NON-SPEECH ENVIRONMENTAL SOUND CLASSIFICATION USING SVMS WITH A NEW SET OF FEATURES

Uzkent, Burak; Barkana, Buket; ÇEVİKALP, HAKAN

NON-SPEECH ENVIRONMENTAL SOUND CLASSIFICATION USING SVMS WITH A NEW SET OF FEATURES

Atıf İçin Kopyala

Uzkent B., Barkana B. D., ÇEVİKALP H.

INTERNATIONAL JOURNAL OF INNOVATIVE COMPUTING INFORMATION AND CONTROL, cilt.8, ss.3511-3524, 2012 (SCI-Expanded)

Yayın Türü: Makale / Tam Makale
Cilt numarası: 8
Basım Tarihi: 2012
Dergi Adı: INTERNATIONAL JOURNAL OF INNOVATIVE COMPUTING INFORMATION AND CONTROL
Derginin Tarandığı İndeksler: Science Citation Index Expanded (SCI-EXPANDED), Scopus
Sayfa Sayıları: ss.3511-3524
Anahtar Kelimeler: Environmental sound classification, Feature extraction, Mel-frequency cepstral coefficients (MFCCs), Support vector machines, Radial basis function (RBF) neural network, SUPPORT VECTOR MACHINES, RECOGNITION
Eskişehir Osmangazi Üniversitesi Adresli: Evet

Özet

Mel Frequency Cepstrum Coefficients (MFCCs) are considered as a method of stationary/pseudo-stationary feature extraction. They work very well for the classification of speech and music signals. MFCCs have also been used to classify non-speech sounds for audio surveillance systems, even though MFCCs do not completely reflect the time-varying features of non-stationary non-speech signals.

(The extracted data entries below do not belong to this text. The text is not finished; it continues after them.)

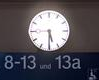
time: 5:30
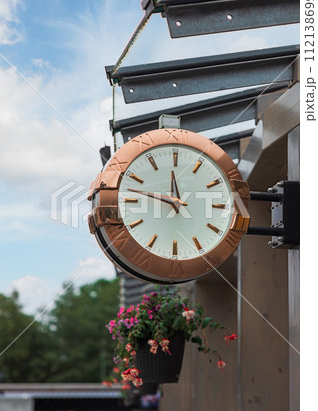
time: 11:46
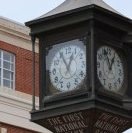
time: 12:55
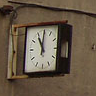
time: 11:00
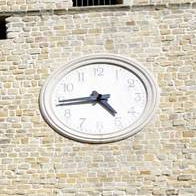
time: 4:44
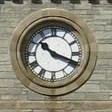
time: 10:18
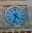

We introduce a new 2D-feature set, used with a feature extraction method based on the pitch range (PR) of non-speech sounds and the Autocorrelation Function. We compare the classification accuracies of the proposed features of this new method to MFCCs by using Support Vector Machines (SVMs) and Radial Basis Function Neural Network classifiers. Non-speech environmental sounds: gunshot, glass breaking, scream, dog barking, rain, engine, and restaurant noise, were studied. The new feature set provides high accuracy rates when used as a classifier. Its usage with MFCCs significantly improves the accuracy rates of the given classifiers in the range of 4% to 35% depending on the classifier used, suggesting that both feature sets are complementary. SVM classifier using the Gaussian kernel provided the highest accuracy rates among the classifiers used in this study.